论文标题
我深层网络的表现太好了吗?估计二进制分类中贝叶斯错误的直接方法
Is the Performance of My Deep Network Too Good to Be True? A Direct Approach to Estimating the Bayes Error in Binary Classification
论文作者
论文摘要
由于预测目标不可避免的不确定性,机器学习模型可以实现的预测性能有一个基本限制。在分类问题中,这可以以贝叶斯错误为特征,这是任何分类器的最佳可实现错误。贝叶斯错误可以用作评估具有最先进性能的分类器的标准,可用于检测测试集过度拟合。我们提出了一个简单而直接的贝叶斯误差估计器,其中我们只采用显示类分配的\ emph {不确定性}标签的平均值。我们的灵活方法使我们能够对弱监督数据进行贝叶斯误差估计。与其他人相反,我们的方法是无模型甚至不含实例的。此外,它没有超参数,并且比几个基线在经验上更准确地估计了贝叶斯误差。使用我们方法的实验表明,最近提出的深层网络(例如视觉变压器)可能已经达到或即将达到基准数据集的贝叶斯错误。最后,我们讨论如何通过估计2017年至2023年ICLR论文的贝叶斯错误来研究科学文章接受/拒绝决定的固有难度。

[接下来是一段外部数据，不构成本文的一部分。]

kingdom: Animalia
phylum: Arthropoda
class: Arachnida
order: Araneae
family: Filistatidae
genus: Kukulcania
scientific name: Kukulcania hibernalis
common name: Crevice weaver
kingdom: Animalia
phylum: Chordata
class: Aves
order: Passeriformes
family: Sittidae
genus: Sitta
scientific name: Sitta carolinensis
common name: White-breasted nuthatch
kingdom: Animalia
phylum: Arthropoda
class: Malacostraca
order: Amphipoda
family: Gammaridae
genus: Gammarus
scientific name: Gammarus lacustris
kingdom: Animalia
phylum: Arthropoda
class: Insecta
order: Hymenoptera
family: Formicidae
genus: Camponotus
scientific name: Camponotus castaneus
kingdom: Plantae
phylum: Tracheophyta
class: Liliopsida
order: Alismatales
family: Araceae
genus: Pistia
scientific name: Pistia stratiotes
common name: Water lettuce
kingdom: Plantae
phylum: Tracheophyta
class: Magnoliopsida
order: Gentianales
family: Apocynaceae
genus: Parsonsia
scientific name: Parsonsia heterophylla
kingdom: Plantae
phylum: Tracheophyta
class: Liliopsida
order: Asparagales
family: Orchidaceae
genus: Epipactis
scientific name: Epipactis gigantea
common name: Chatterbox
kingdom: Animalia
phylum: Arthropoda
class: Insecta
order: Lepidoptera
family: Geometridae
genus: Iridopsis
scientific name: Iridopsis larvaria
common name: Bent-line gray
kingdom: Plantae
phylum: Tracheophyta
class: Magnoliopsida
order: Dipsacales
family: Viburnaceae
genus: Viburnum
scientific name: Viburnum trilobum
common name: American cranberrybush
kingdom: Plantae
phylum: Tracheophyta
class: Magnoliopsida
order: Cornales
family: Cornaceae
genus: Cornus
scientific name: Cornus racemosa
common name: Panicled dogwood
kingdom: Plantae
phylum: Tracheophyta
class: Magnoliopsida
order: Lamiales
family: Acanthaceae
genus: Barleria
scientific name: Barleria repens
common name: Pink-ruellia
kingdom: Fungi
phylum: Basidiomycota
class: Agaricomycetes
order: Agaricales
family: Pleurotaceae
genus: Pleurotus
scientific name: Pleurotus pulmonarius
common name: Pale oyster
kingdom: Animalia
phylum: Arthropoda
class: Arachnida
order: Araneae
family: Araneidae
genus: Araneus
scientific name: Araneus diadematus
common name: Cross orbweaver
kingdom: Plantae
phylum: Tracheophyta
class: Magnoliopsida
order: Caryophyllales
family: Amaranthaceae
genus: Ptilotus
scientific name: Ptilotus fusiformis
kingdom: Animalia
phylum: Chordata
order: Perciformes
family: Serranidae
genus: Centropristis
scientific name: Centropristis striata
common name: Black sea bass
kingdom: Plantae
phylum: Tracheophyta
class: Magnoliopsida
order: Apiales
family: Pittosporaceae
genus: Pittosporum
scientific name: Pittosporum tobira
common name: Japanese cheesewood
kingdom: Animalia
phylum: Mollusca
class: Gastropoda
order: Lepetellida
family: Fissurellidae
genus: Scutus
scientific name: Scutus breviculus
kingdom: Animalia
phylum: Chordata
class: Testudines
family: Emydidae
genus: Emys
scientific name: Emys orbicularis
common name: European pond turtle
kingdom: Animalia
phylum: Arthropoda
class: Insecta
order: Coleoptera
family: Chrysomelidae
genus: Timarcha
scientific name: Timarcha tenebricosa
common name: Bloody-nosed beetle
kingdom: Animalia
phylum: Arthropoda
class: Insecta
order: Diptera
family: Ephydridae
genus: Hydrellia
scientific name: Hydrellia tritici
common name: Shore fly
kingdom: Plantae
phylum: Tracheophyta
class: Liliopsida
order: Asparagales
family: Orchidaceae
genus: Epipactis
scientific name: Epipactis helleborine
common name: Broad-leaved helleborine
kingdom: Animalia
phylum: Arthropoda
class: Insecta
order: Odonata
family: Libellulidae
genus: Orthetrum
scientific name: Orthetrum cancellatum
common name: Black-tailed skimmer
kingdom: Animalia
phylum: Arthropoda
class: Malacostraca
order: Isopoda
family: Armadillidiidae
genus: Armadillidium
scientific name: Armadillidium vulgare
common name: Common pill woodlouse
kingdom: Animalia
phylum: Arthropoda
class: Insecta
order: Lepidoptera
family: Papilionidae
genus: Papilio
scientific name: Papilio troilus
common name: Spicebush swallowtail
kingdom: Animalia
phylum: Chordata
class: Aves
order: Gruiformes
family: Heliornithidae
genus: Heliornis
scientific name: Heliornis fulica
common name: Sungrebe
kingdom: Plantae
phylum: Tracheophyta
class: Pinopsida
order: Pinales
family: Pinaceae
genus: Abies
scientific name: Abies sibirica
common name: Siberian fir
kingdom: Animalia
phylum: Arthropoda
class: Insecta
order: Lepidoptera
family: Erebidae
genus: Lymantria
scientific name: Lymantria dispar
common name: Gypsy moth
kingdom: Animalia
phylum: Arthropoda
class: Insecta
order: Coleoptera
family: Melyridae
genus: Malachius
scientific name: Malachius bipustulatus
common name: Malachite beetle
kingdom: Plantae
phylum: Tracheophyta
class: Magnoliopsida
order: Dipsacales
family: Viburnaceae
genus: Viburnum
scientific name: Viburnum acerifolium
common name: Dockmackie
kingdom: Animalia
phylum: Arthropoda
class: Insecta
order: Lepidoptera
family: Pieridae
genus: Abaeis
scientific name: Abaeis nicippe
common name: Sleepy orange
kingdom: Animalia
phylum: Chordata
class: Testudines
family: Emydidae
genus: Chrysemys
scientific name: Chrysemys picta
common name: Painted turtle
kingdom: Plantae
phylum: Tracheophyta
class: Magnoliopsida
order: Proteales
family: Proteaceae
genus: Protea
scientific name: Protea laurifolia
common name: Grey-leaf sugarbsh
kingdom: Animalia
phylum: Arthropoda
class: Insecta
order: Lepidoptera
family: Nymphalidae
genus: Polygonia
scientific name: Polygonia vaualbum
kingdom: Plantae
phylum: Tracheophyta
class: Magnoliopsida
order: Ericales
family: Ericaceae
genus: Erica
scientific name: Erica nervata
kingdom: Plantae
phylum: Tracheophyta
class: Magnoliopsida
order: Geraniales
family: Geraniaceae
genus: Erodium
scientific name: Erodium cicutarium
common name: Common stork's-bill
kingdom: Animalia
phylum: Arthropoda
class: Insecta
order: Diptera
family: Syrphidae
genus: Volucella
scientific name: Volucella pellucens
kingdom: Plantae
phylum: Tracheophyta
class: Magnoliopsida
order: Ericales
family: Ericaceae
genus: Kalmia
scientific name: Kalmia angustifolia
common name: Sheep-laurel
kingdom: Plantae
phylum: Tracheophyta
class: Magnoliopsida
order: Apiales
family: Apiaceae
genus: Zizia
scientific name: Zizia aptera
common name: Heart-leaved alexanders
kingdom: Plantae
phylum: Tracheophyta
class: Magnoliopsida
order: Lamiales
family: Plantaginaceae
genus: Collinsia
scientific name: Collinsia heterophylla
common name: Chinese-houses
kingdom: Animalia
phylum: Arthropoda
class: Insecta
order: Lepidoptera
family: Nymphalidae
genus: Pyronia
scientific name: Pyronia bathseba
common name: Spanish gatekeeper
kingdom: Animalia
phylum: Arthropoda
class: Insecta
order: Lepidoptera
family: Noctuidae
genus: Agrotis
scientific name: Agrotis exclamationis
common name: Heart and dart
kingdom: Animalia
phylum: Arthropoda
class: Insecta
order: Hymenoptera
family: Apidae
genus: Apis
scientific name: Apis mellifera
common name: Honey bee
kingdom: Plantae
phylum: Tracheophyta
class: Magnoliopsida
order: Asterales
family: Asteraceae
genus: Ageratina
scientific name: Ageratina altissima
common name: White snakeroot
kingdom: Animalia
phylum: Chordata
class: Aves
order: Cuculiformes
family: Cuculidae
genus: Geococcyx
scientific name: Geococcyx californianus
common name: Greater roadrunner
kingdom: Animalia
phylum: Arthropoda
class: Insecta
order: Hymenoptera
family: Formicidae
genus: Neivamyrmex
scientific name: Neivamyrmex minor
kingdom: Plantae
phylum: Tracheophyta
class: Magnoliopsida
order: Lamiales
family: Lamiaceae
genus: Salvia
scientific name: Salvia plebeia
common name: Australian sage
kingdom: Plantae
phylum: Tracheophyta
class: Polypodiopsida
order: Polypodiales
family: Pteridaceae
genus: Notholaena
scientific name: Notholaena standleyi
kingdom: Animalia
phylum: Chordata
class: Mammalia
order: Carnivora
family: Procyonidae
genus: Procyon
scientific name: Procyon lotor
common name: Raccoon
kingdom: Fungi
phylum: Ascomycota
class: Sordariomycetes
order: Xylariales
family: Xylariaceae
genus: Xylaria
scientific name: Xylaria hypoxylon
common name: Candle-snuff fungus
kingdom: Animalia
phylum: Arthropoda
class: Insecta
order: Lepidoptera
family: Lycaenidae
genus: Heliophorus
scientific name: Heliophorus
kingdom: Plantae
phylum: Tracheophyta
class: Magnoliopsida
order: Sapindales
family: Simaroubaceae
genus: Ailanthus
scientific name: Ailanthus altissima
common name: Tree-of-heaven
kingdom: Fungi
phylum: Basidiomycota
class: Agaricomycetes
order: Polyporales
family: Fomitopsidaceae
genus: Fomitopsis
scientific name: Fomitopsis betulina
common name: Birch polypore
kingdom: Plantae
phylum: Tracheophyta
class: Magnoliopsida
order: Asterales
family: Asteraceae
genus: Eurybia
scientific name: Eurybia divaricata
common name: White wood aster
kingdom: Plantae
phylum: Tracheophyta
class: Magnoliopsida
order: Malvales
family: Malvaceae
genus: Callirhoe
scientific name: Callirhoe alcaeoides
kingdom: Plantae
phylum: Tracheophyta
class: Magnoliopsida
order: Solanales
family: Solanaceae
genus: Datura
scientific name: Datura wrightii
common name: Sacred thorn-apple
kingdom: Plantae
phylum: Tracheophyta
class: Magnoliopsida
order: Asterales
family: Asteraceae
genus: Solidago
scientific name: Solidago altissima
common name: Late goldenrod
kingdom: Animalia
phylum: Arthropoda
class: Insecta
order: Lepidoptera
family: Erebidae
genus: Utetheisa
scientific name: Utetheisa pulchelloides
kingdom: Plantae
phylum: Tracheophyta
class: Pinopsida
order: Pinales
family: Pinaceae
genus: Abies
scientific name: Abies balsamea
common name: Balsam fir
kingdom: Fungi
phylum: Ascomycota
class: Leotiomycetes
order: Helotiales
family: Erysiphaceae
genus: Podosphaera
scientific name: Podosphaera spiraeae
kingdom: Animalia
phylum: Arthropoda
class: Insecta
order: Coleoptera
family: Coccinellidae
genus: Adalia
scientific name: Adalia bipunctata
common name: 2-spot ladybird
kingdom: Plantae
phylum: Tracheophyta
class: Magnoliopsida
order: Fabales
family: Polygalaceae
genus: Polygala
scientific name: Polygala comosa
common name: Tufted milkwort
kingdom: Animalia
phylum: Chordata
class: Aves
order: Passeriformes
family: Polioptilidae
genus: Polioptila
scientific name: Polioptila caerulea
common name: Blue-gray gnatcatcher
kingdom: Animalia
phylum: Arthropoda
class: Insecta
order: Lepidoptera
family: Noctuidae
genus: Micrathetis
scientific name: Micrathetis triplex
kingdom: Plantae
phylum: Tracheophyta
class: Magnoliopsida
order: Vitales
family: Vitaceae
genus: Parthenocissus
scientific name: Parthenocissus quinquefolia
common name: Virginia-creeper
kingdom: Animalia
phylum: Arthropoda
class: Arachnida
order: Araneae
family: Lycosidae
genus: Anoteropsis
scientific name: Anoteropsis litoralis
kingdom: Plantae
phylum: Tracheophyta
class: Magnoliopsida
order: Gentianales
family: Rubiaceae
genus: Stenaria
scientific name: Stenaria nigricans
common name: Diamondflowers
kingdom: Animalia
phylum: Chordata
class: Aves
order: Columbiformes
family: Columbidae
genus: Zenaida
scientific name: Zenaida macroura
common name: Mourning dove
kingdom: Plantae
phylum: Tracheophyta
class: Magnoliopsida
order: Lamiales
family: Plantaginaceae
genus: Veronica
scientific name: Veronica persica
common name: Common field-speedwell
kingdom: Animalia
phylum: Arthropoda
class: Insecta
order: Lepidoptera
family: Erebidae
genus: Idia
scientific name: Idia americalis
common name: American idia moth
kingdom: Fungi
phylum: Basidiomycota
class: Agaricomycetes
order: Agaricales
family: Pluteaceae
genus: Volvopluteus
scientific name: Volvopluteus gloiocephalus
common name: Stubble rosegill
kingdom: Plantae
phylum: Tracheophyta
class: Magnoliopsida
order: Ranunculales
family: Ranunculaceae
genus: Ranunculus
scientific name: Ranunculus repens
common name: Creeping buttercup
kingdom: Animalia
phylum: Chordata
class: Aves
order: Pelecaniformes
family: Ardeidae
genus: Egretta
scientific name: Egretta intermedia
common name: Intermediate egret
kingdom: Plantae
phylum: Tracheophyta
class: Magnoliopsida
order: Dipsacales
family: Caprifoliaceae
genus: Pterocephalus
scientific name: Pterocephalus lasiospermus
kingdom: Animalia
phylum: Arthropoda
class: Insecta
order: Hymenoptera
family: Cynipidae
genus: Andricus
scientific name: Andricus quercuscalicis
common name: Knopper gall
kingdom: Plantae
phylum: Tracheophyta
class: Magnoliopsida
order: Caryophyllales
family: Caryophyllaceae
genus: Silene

There is a fundamental limitation in the prediction performance that a machine learning model can achieve due to the inevitable uncertainty of the prediction target. In classification problems, this can be characterized by the Bayes error, which is the best achievable error with any classifier. The Bayes error can be used as a criterion to evaluate classifiers with state-of-the-art performance and can be used to detect test set overfitting. We propose a simple and direct Bayes error estimator, where we just take the mean of the labels that show \emph{uncertainty} of the class assignments. Our flexible approach enables us to perform Bayes error estimation even for weakly supervised data. In contrast to others, our method is model-free and even instance-free. Moreover, it has no hyperparameters and gives a more accurate estimate of the Bayes error than several baselines empirically. Experiments using our method suggest that recently proposed deep networks such as the Vision Transformer may have reached, or is about to reach, the Bayes error for benchmark datasets. Finally, we discuss how we can study the inherent difficulty of the acceptance/rejection decision for scientific articles, by estimating the Bayes error of the ICLR papers from 2017 to 2023.